■ WHAT TO DO ■
Set the material, from its beginning through the line containing "1:54:00 p. m." (both ends included), into a Markdown table with the columns "No." and "Text". Give one numbered row per line, and leave out blank lines and the pictures.

■ DATA FOR PROCESSING ■
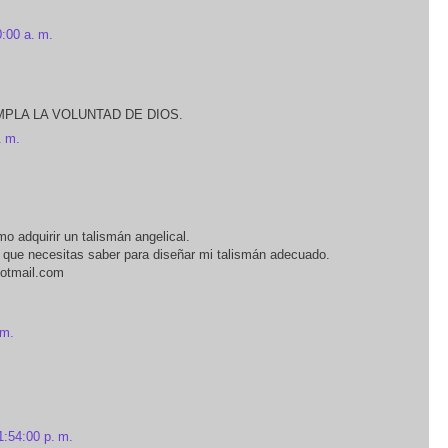
:00 a. m.
PLA LA VOLUNTAD DE DIOS.
. m.
o adquirir un talismán angelical.
s que necesitas saber para diseñar mi talismán adecuado.
hotmail.com
 m.
1:54:00 p. m.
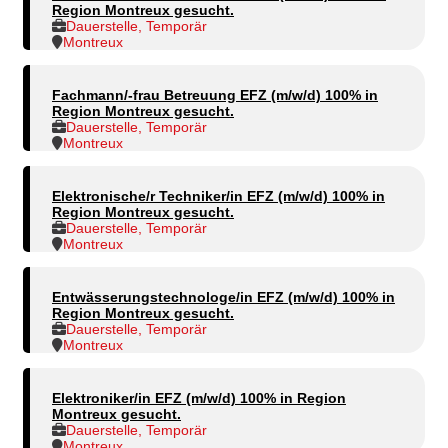
Region Montreux gesucht.
Dauerstelle, Temporär
Montreux
Fachmann/-frau Betreuung EFZ (m/w/d) 100% in
Region Montreux gesucht.
Dauerstelle, Temporär
Montreux
Elektronische/r Techniker/in EFZ (m/w/d) 100% in
Region Montreux gesucht.
Dauerstelle, Temporär
Montreux
Entwässerungstechnologe/in EFZ (m/w/d) 100% in
Region Montreux gesucht.
Dauerstelle, Temporär
Montreux
Elektroniker/in EFZ (m/w/d) 100% in Region
Montreux gesucht.
Dauerstelle, Temporär
Montreux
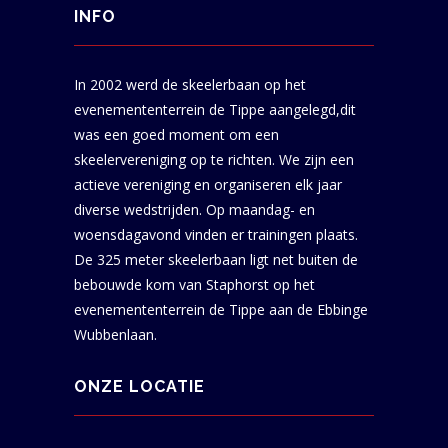
INFO
In 2002 werd de skeelerbaan op het
evenemententerrein de Tippe aangelegd,dit
was een goed moment om een
skeelervereniging op te richten. We zijn een
actieve vereniging en organiseren elk jaar
diverse wedstrijden. Op maandag- en
woensdagavond vinden er trainingen plaats.
De 325 meter skeelerbaan ligt net buiten de
bebouwde kom van Staphorst op het
evenemententerrein de Tippe aan de Ebbinge
Wubbenlaan.
ONZE LOCATIE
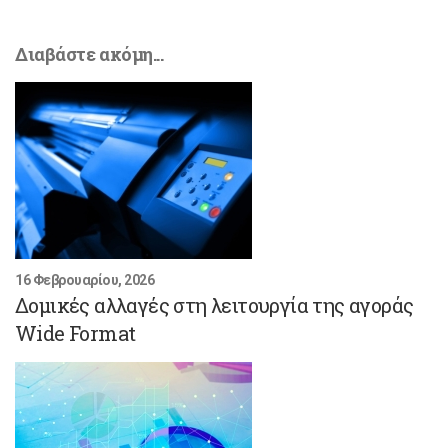
Διαβάστε ακόμη...
16 Φεβρουαρίου, 2026
Δομικές αλλαγές στη λειτουργία της αγοράς
Wide Format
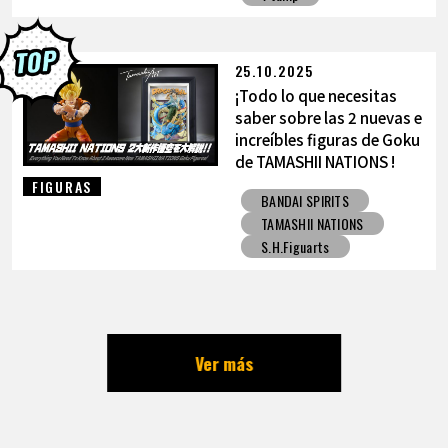
25.10.2025
¡Todo lo que necesitas
saber sobre las 2 nuevas e
increíbles figuras de Goku
de TAMASHII NATIONS !
FIGURAS
BANDAI SPIRITS
TAMASHII NATIONS
S.H.Figuarts
Ver más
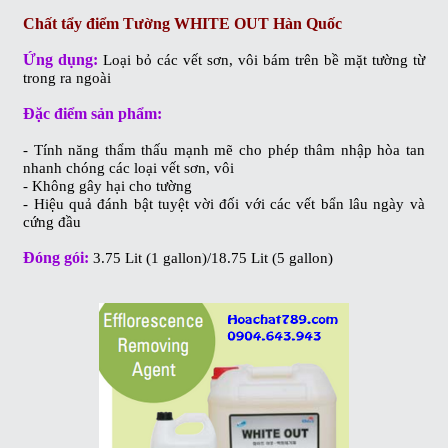
Chất tẩy điểm Tường WHITE OUT Hàn Quốc
Ứng dụng:
Loại bỏ các vết sơn, vôi bám trên bề mặt tường từ
trong ra ngoài
Đặc điểm sản phẩm:
- Tính năng thẩm thấu mạnh mẽ cho phép thâm nhập hòa tan
nhanh chóng các loại vết sơn, vôi
- Không gây hại cho tường
- Hiệu quả đánh bật tuyệt vời đối với các vết bẩn lâu ngày và
cứng đầu
Đóng gói:
3.75 Lit (1 gallon)/18.75 Lit (5 gallon)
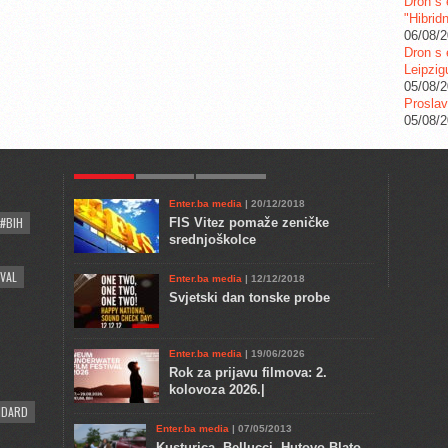
Dron s 
"Hibrid
06/08/
Dron s 
Leipzig
05/08/
Proslav
05/08/
POPULAR
KULTURA
COMMENTS
Enter.ba media
| 20/12/2018
#BIH
FIS Vitez pomaže zeničke
srednjoškolce
VAL
Enter.ba media
| 12/12/2018
Svjetski dan tonske probe
Enter.ba media
| 19/06/2026
Rok za prijavu filmova: 2.
kolovoza 2026.|
NDARD
Enter.ba media
| 07/05/2013
Kusturica, Bellucci, Hutovo Blato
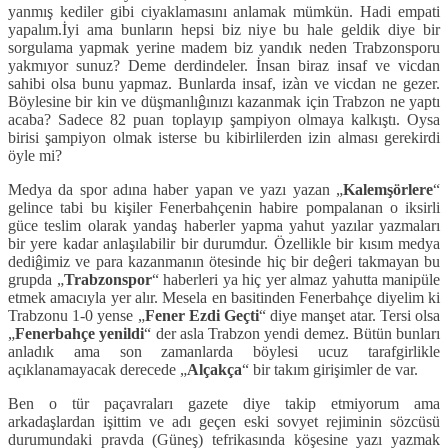
yanmış kediler gibi ciyaklamasını anlamak mümkün. Hadi empati
yapalım.İyi ama bunların hepsi biz niye bu hale geldik diye bir
sorgulama yapmak yerine madem biz yandık neden Trabzonsporu
yakmıyor sunuz? Deme derdindeler. İnsan biraz insaf ve vicdan
sahibi olsa bunu yapmaz. Bunlarda insaf, izàn ve vicdan ne gezer.
Böylesine bir kin ve düşmanlıĝınızı kazanmak için Trabzon ne yaptı
acaba? Sadece 82 puan toplayıp şampiyon olmaya kalkıştı. Oysa
birisi şampiyon olmak isterse bu kibirlilerden izin alması gerekirdi
öyle mi?
Medya da spor adına haber yapan ve yazı yazan „
Kalemşörlere
“
gelince tabi bu kişiler Fenerbahçenin habire pompalanan o iksirli
güce teslim olarak yandaş haberler yapma yahut yazılar yazmaları
bir yere kadar anlaşılabilir bir durumdur. Özellikle bir kısım medya
dediĝimiz ve para kazanmanın ötesinde hiç bir deĝeri takmayan bu
grupda „
Trabzonspor
“ haberleri ya hiç yer almaz yahutta manipüle
etmek amacıyla yer alır. Mesela en basitinden Fenerbahçe diyelim ki
Trabzonu 1-0 yense „
Fener Ezdi Geçti
“ diye manşet atar. Tersi olsa
„
Fenerbahçe yenildi
“ der asla Trabzon yendi demez. Bütün bunları
anladık ama son zamanlarda böylesi ucuz tarafgirlikle
açıklanamayacak derecede „
Alçakça
“ bir takım girişimler de var.
Ben o tür paçavraları gazete diye takip etmiyorum ama
arkadaşlardan işittim ve adı geçen eski sovyet rejiminin sözcüsü
durumundaki pravda (Güneş) tefrikasında köşesine yazı yazmak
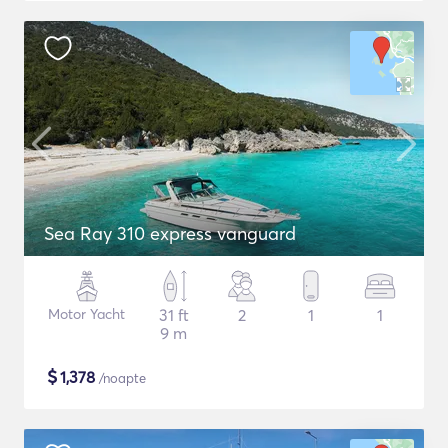
Sea Ray 310 express vanguard
Motor Yacht
31 ft
2
1
1
9 m
$
1,378
/noapte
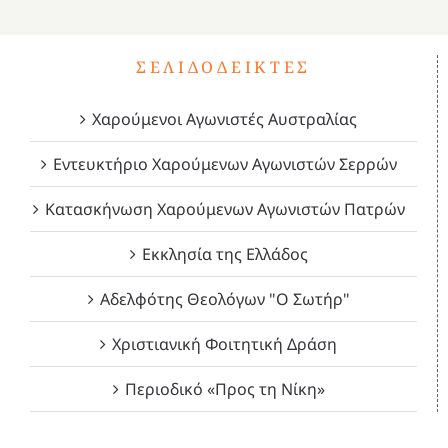
ΣΕΛΙΔΟΔΕΊΚΤΕΣ
Χαρούμενοι Αγωνιστές Αυστραλίας
Εντευκτήριο Χαρούμενων Αγωνιστών Σερρών
Κατασκήνωση Χαρούμενων Αγωνιστών Πατρών
Εκκλησία της Ελλάδος
Αδελφότης Θεολόγων "Ο Σωτήρ"
Χριστιανική Φοιτητική Δράση
Περιοδικό «Προς τη Νίκη»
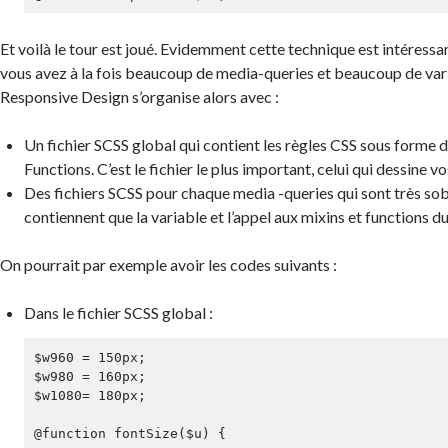
Et voilà le tour est joué. Evidemment cette technique est intéress
vous avez à la fois beaucoup de media-queries et beaucoup de var
Responsive Design s’organise alors avec :
Un fichier SCSS global qui contient les règles CSS sous forme 
Functions. C’est le fichier le plus important, celui qui dessine vo
Des fichiers SCSS pour chaque media -queries qui sont très sobr
contiennent que la variable et l’appel aux mixins et functions du
On pourrait par exemple avoir les codes suivants :
Dans le fichier SCSS global :
$w960 = 150px;

$w980 = 160px;

$w1080= 180px;

@function fontSize($u) {
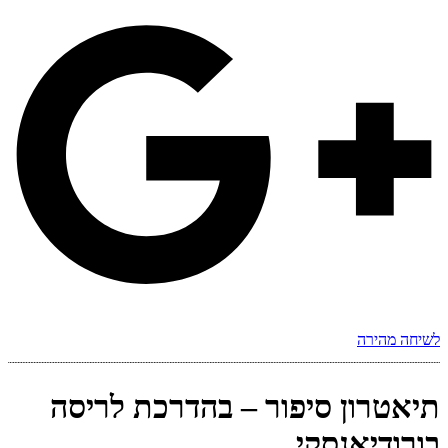
לשיחה מהירה
תיאטרון סיפור – בהדרכת לריסה
בורודיאנסקי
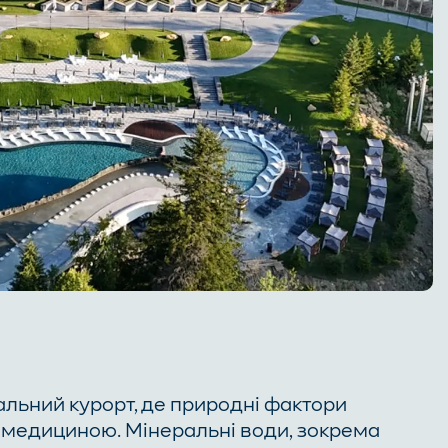
альний курорт, де природні фактори
 медициною. Мінеральні води, зокрема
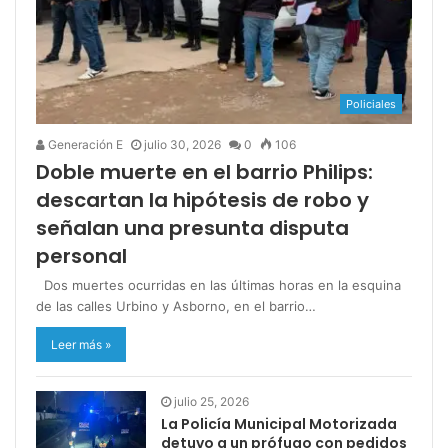
Policiales
Generación E
julio 30, 2026
0
106
Doble muerte en el barrio Philips:
descartan la hipótesis de robo y
señalan una presunta disputa
personal
Dos muertes ocurridas en las últimas horas en la esquina
de las calles Urbino y Asborno, en el barrio…
Leer más »
julio 25, 2026
La Policía Municipal Motorizada
detuvo a un prófugo con pedidos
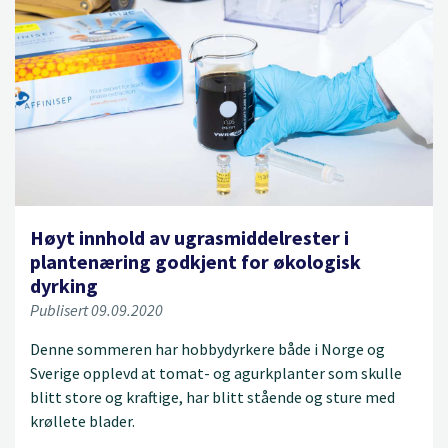
Høyt innhold av ugrasmiddelrester i
plantenæring godkjent for økologisk
dyrking
Publisert 09.09.2020
Denne sommeren har hobbydyrkere både i Norge og
Sverige opplevd at tomat- og agurkplanter som skulle
blitt store og kraftige, har blitt stående og sture med
krøllete blader.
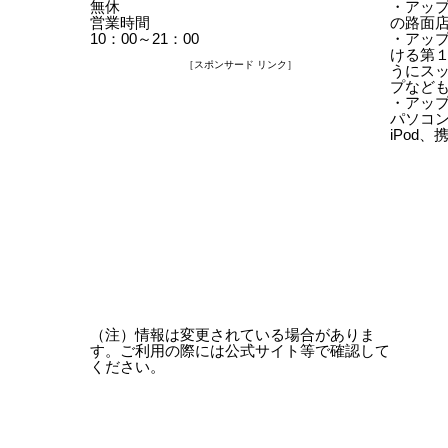
無休
・アッ
営業時間
の路面
10：00～21：00
・アッ
ける第
［スポンサード リンク］
うにス
プなど
・アップ
パソコン
iPod
（注）情報は変更されている場合がありま
す。ご利用の際には公式サイト等で確認して
ください。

■ EXERCISE OUTPUT ■
| No. | Text |
|---|---|
| 1 | :00 a. m. |
| 2 | PLA LA VOLUNTAD DE DIOS. |
| 3 | . m. |
| 4 | o adquirir un talismán angelical. |
| 5 | s que necesitas saber para diseñar mi talismán adecuado. |
| 6 | hotmail.com |
| 7 |  m. |
| 8 | 1:54:00 p. m. |